Monopoly is how we plebes get a window into the bubble of the hyperwealthy, and I suppose that it's fitting that people voted out one of the only symbols of good-old labor in the game. And look at the rest of the pieces that nearly got kicked out: the wheelbarrow, the thimble, the actual bootstrap. Monopoly is finally reflective of our modern United States, where the lopsided concentration of wealth has outpaced banana republics. Your wheelbarrow is no longer relevant, and no one even knows what the fuck a thimble is. In 2013, Monopoly is for tycoons only.

So how the hell did we end up a cat? If we weren't going to go with the helicopter, how about a summer home in Europe? If a high-frequency trading algorithm piece is too hard to envision, why not a $100,000 nightclub receipt that's been Instagrammed for personal brand development?

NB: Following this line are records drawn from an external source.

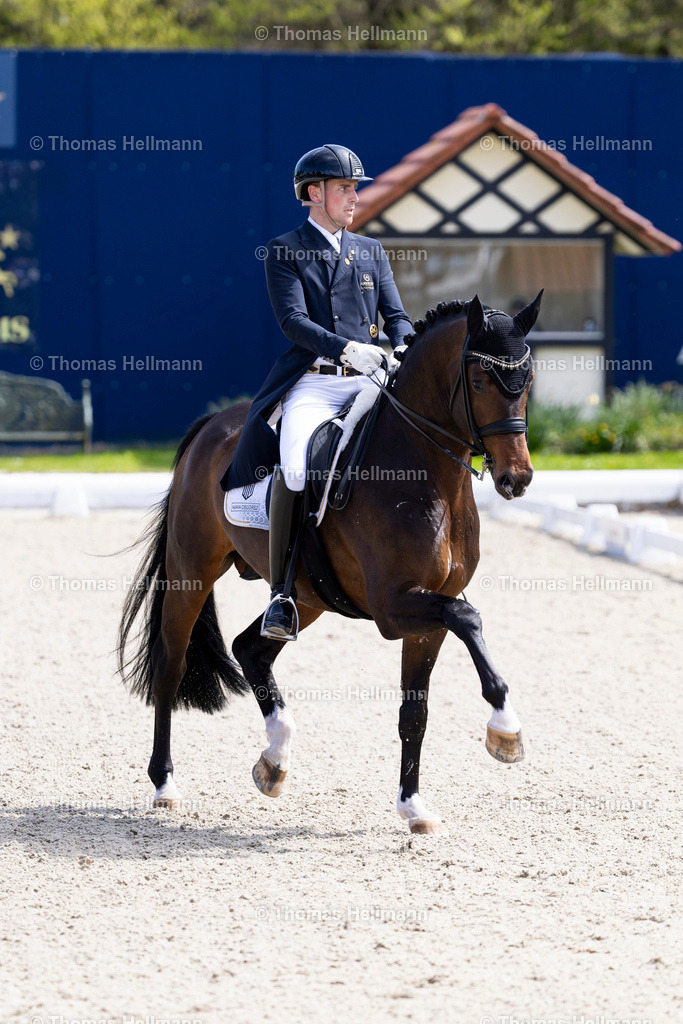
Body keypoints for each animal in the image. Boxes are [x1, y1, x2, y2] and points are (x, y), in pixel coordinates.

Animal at [118, 291, 542, 835]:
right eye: (480, 380)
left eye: (527, 379)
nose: (517, 479)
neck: (426, 473)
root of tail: (211, 425)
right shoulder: (393, 608)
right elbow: (470, 618)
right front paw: (506, 731)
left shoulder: (427, 616)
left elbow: (415, 713)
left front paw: (413, 806)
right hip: (192, 571)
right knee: (171, 664)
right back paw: (165, 784)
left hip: (306, 593)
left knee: (250, 648)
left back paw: (274, 758)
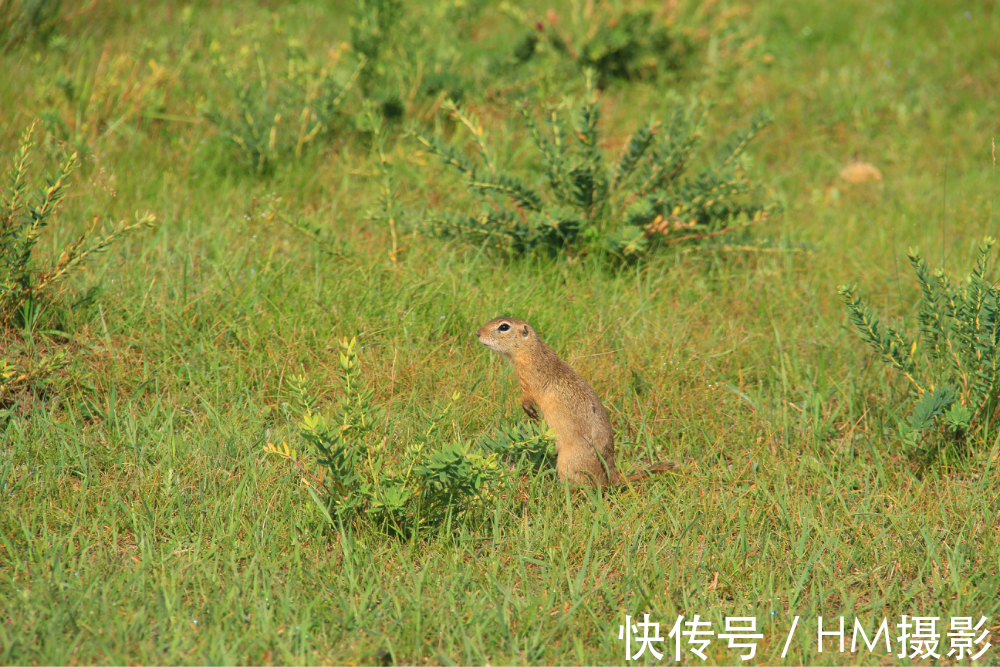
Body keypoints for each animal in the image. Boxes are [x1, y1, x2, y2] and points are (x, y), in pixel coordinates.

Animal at [476, 316, 680, 488]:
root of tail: (613, 475)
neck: (533, 351)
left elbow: (527, 397)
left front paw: (530, 412)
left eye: (504, 327)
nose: (477, 332)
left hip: (568, 462)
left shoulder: (530, 383)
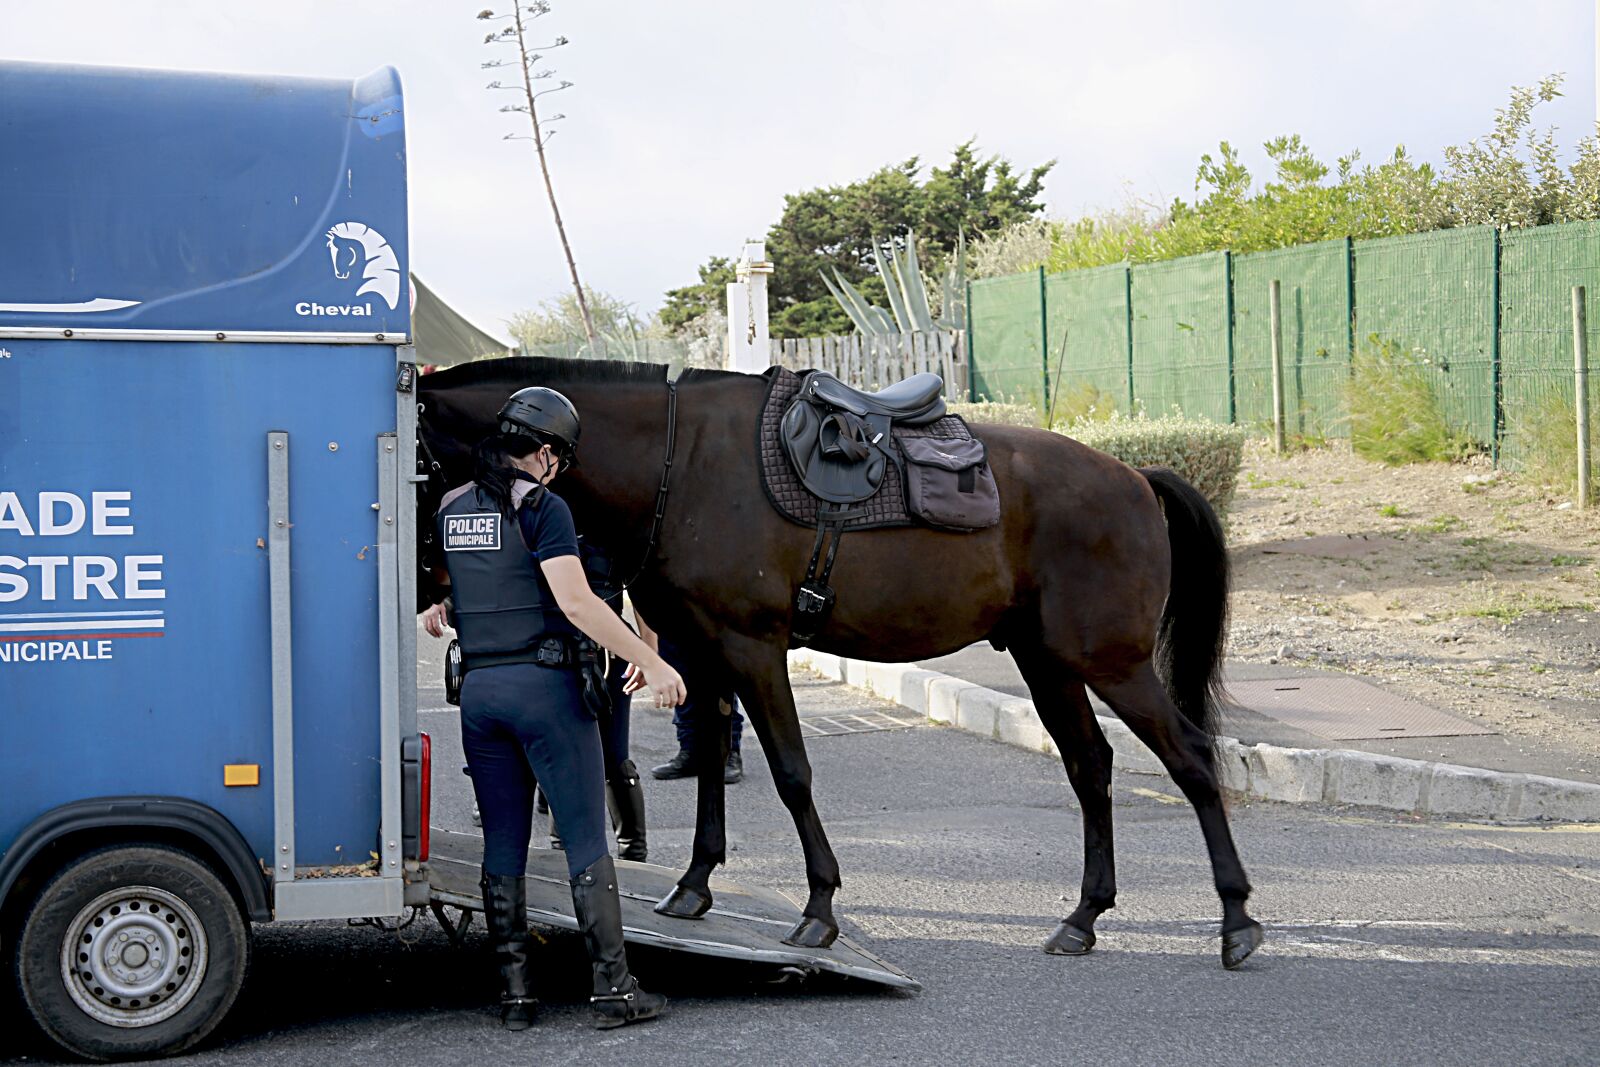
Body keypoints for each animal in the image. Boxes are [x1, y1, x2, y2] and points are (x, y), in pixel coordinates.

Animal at [415, 356, 1264, 970]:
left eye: (414, 459)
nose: (432, 597)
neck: (678, 461)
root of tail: (1136, 478)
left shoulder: (753, 648)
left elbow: (792, 772)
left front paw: (819, 907)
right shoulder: (701, 653)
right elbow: (709, 767)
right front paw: (694, 885)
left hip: (1112, 660)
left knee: (1192, 760)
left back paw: (1236, 918)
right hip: (1049, 661)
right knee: (1091, 768)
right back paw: (1084, 917)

Or, if we really want to represent the modern tycoon, why not the robot? Sure, one day robots will save us all from our jobs, but right now automization is the best thing since outsourcing for executives looking to climb out of the rubble of the Great Recession. Neil Irwin, writing for the Washington Post, notes Harley-Davidson as the model of efficiency: the firm has increased motorcycle-per-worker production from 33 per year in 2002 to 41 in 2012. During that time, the firm's workforce dropped by 2,000 employees.

I certainly don't mean to pick on Harley, as a) that's how a smart business is run these days and b) that recent example is replicated throughout the entire auto industry, and for manufacturing as a whole. The manufacturing sector in the U.S. has increased productivity per worker by about five times since World War II, a boom that's mostly come in recent years as a huge boom in robotic manufacturing has required fewer workers to do the same tasks. In the long term, that hopefully means the entire economy will become more productive and more high-tech, with fewer menial jobs. But in the short term, that means profits shift upwards while the middle class collapses. So let's face it: The cat is a pointless, idiotic nod to the trope that cats rule the internet. If Hasbro really wanted to modernize Monopoly, it'd allow its pretend industrialists to soar around the board on the backs of a 'bot.